Problems to work on:
[A] List every Deepgram model that the Deepgram plugin documentation below names as an option for the Model field.
[B] Pick up the Deepgram plugin documentation below from its final line and carry on writing it.

Article:
— begin —
The Deepgram Speech-to-Text Live plugin enables real-time audio transcription directly inside your Bubble application by connecting to Deepgram’s WebSocket streaming API. It captures microphone input from the user’s browser, streams audio in low-latency chunks, and returns live interim and final transcripts with support for speaker diarization, punctuation, smart formatting, profanity filtering, and more.
In addition to live streaming, the plugin includes API calls for pre-recorded audio transcription, AI-powered audio intelligence (summarization, sentiment, topics, intents), speaker diarization, and usage analytics — making it a complete speech-to-text solution for any Bubble project.
Prerequisites
You must have a Deepgram account to use this plugin. Create your account and obtain an API key at: https://console.deepgram.com
Security note: Never expose your Deepgram API key on the frontend. The plugin uses a short-lived temporary token (valid 30 seconds) obtained via a Bubble Backend Workflow. This token is only used for the initial WebSocket handshake — once the connection is open, the session remains active regardless of token expiry.
ℹ️
Copy your secret key, the key is shown only once
How to setup
Step 1 - Install the plugin from the Bubble marketplace and open the plugin settings tab.
Step 2 - Enter your Deepgram API key in the plugin’s private key field (labeled Token). This key is used server-side only.
Step 3 - Add the SpeechToText element to your page. Configure the desired transcription properties (model, language, punctuation, etc.).
Step 4 - Build your recording workflow:
On button click → call the action to get a temp token.
Pass the token to the Start Recording element action.
Use the is recording state to update your UI.
Use the On Final Result or On Recording Stopped event to save transcripts to the database.
Step 5 - Add Stop / Pause / Resume actions to the appropriate buttons on your page.
Plugin Element - SpeechToText
The plugin contains one visual element - SpeechToText - that should be placed on the page. The element handles all microphone capture and WebSocket communication logic.
Fields
Title
Description
Type
Model
Deepgram model used for transcription. Recommended: nova-3 (highest accuracy). Other options: nova-2, base, enhanced, whisper. nova-3 is required for key term prompting.
Text
Language
BCP-47 language tag, e.g. en-US. Use multi for nova-2 and nova-3 multilingual detection. Leave empty for automatic detection.
Text
Punctuation
Add punctuation and capitalization to the transcript. Recommended for readable output.
Boolean
Smart format
Apply smart formatting to transcript output to improve readability (dates, currencies, etc.).
Boolean
Diarize
Recognize speaker changes. Each word will be assigned a speaker number starting at 0.
Boolean
Numerals
Convert numbers from written format to numerical format, e.g. “forty two” → “42”.
Boolean
Profanity filter
Replace recognized profanity with the nearest non-profane word or remove it from the transcript.
Boolean
Interim results
Send continuous transcription updates as audio is received. When enabled, results may evolve over time until finalized.
— end —
Data segment:
— begin —
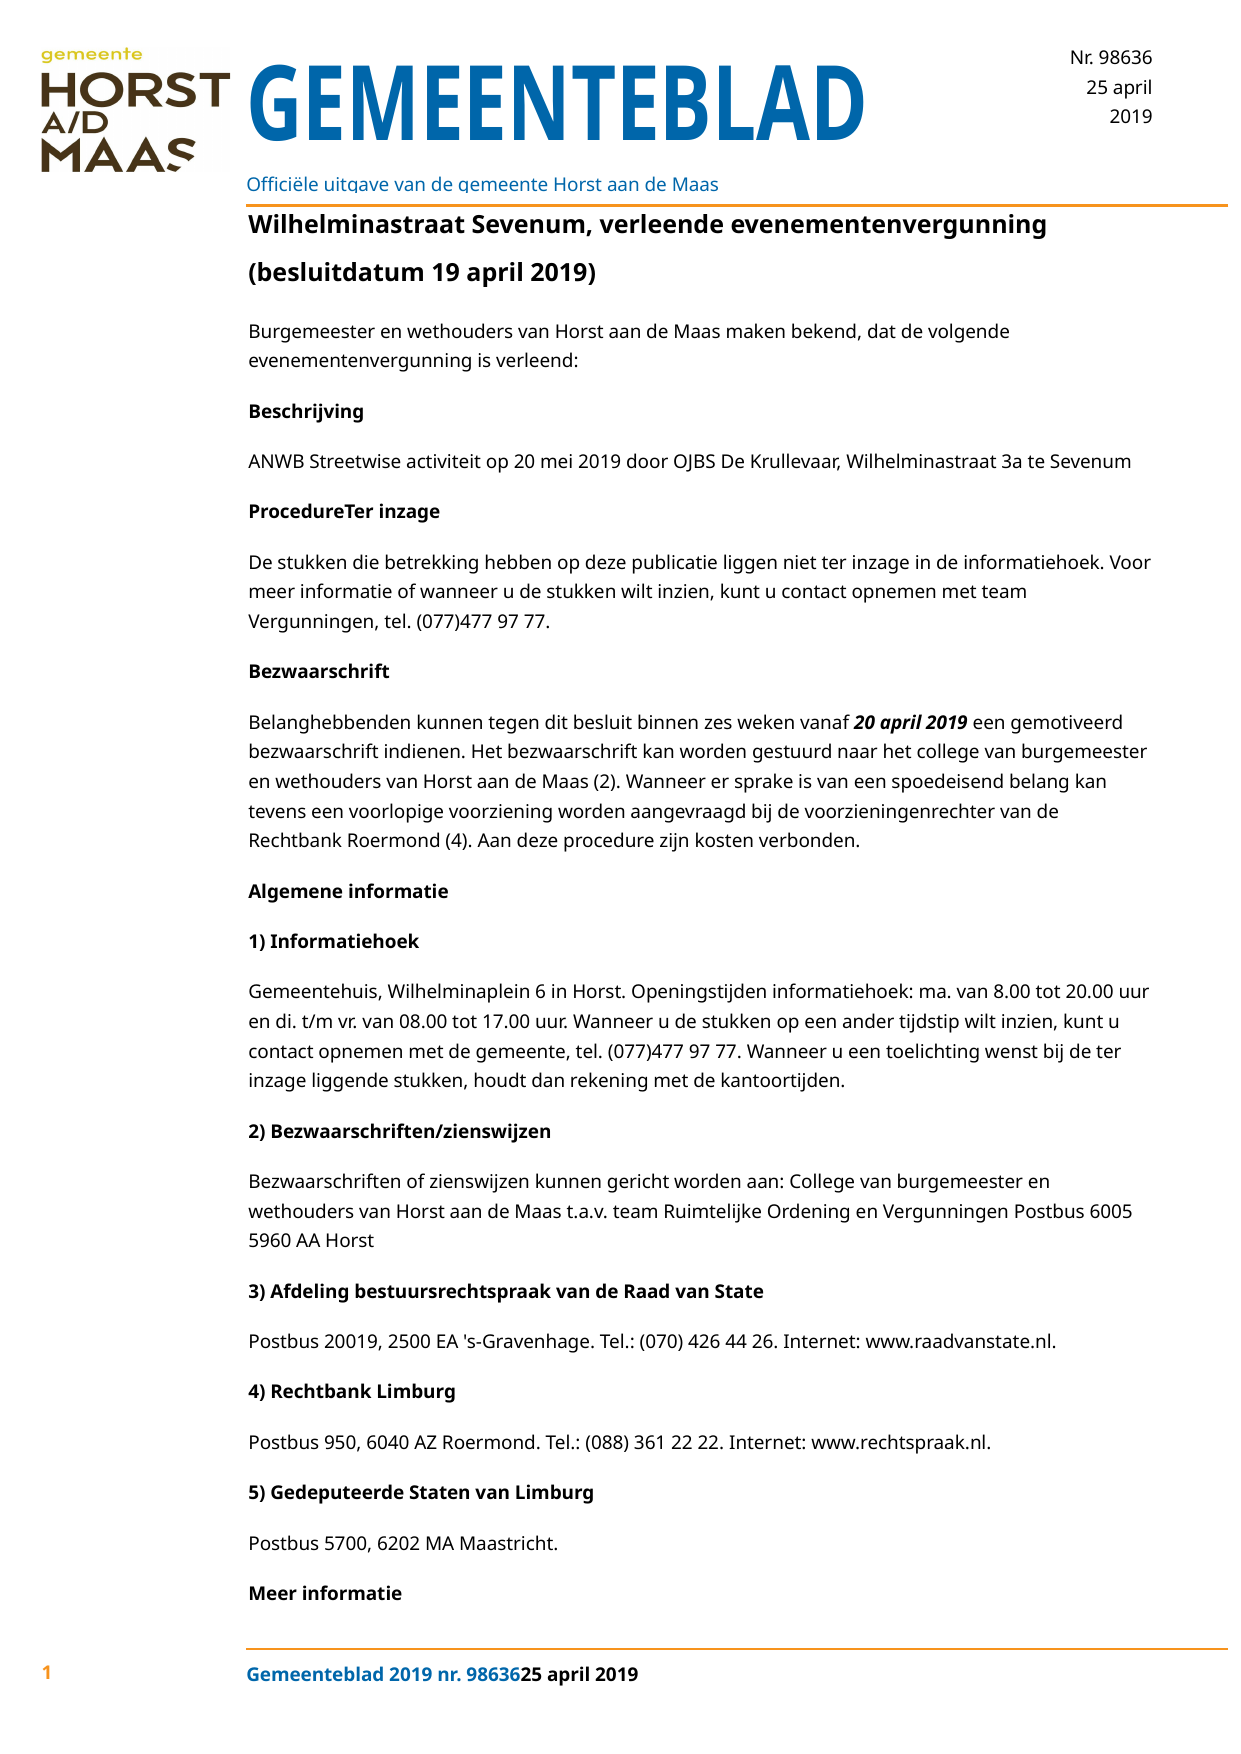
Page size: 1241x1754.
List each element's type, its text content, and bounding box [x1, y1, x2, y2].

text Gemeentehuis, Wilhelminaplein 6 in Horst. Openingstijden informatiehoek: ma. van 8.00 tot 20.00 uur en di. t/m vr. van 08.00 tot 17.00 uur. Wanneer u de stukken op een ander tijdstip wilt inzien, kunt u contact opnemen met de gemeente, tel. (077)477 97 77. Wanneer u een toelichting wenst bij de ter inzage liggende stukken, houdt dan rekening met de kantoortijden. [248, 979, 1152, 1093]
— end —
The answers:
[A] nova-3, nova-2, base, enhanced, whisper

[B]
Boolean
Utterance end ms
Milliseconds of silence after which an utterance is considered complete. Only relevant when Interim Results is enabled.
Number
Vad events
Fire the On Speech Started event each time Deepgram detects the beginning of speech. Useful for microphone animations or “Listening…” UI states.
Boolean
Endpointing
Milliseconds of silence before Deepgram finalizes a transcript segment.
Number
Max words
Automatically stop recording after N words are transcribed. Set to 0 to disable.
Number
Max seconds
Automatically stop recording after N seconds. Set to 0 to disable.
Number
Element Actions
Start Recording
Opens the microphone, builds the Deepgram WebSocket URL from element properties, and begins streaming audio in 250 ms chunks. Requires a short-lived token obtained from the Get Temp Token backend API call.
Title
Description
Type
Deepgram Temp Token
Short-lived JWT obtained from the Get Temp Token API Call, triggered server-side in a Bubble Backend Workflow. Valid for 30 seconds — enough for the WebSocket handshake. Never use your real Deepgram API key here.
Text
Stop Recording
Runs the full stop sequence: releases microphone tracks, sends a CloseStream message to Deepgram, and closes the WebSocket. Sets is_recording and is_connected to false. Fires the On Recording Stopped event. Safe to call even if recording is not active.
Pause Recording
Pauses the MediaRecorder so no audio is sent to Deepgram. Keeps the WebSocket alive by sending a KeepAlive message every 8 seconds (Deepgram closes idle connections after ~12 seconds). Sets is_recording to false and is_paused to true. The WebSocket connection (is_connected) remains open.
Resume Recording
Clears the KeepAlive interval and resumes the MediaRecorder on the existing open WebSocket. No new token is required. Sets is_recording back to true and is_paused to false. The elapsed seconds counter resumes from where it was paused.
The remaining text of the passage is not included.